From Publishers Weekly
This personal, homespun account by an American of Armenian descent interweaves two narratives in alternating chapters: Ahnert's mother Ester's firsthand description of coming-of-age during, and miraculously surviving, the Turkish-sponsored Armenian genocide of 1915, and the middle-aged author's own tender yet urgent reflections on her connection to the distant world of her 98-year-old mother. Ester's formidable personality, humor and abiding religious faith pervade Ahnert's debut, while the latter's fluid transcription of Ester's story provides a frank and searing testimony, as well as a vivid depiction of Armenian village life. While Ahnert's oral history doesn't offer a rigorous historical account or analysis of the systematic slaughter, but rather supplements works like Peter Balakian's
The Burning Tigris and Taner Akcam's
A Shameful Act, its force lies in the interplay between the narratives of mother and daughter. Together, their stories realize in intimate but accessible terms the vagaries of historical memory and Ester's determination to tell the truth despite the understandable urge among some victims to forget in the face of an official policy of denial from Turkey that continues today..

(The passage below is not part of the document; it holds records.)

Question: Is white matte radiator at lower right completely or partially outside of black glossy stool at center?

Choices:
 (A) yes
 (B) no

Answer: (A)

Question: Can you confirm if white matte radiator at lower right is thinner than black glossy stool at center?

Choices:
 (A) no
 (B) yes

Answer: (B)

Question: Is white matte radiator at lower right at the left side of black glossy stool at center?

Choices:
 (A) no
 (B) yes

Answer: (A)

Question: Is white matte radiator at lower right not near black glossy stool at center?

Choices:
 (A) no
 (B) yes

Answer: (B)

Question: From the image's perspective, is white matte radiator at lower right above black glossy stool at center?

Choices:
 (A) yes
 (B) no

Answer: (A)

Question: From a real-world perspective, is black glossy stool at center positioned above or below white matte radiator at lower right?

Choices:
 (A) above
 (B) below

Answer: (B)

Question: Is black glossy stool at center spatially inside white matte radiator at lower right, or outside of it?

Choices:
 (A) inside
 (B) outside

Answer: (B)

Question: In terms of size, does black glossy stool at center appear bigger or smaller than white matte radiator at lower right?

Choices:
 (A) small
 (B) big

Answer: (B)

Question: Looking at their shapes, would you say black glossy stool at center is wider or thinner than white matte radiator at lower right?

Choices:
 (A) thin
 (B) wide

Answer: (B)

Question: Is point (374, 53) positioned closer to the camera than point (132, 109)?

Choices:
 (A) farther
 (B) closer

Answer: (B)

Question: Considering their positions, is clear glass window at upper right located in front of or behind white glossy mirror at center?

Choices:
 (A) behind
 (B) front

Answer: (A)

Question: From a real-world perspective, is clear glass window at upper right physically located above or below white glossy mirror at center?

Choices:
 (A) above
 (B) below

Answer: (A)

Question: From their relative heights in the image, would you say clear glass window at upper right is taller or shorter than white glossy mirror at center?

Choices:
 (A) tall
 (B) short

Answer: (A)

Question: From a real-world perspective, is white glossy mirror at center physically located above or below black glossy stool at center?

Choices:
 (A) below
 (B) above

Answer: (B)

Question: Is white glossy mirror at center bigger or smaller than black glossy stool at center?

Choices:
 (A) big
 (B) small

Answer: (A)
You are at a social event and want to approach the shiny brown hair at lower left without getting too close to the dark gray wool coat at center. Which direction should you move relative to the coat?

(Apr.) Copyright © Reed Business Information, a division of Reed Elsevier Inc. All rights reserved.
Amid the chaos and violence of World War I, attacks began against the supposedly disloyal minority Armenian population within the Ottoman Empire. By the end of the war, high-end estimates place the death toll of Armenians at more than one million due to executions and deportations. Ahnert, a producer of television documentaries, interviewed her 98-year-old mother, Ester, a survivor of the massacres, and intertwined her mother's amazingly lucid and vivid recollections of the period with her own memories. The result is a moving yet deeply disturbing account. Ester paints a rather idyllic picture of village life in Turkey. Despite occasional tensions, relations between Armenians and Turkish communities are described as generally friendly before the war. But the screws then slowly tightened against Armenian rights. Still, when the horrific violence exploded, most Armenians were stunned, and many did not react quickly enough to save themselves. Ahnert has provided an invaluable service by putting human faces on the victims.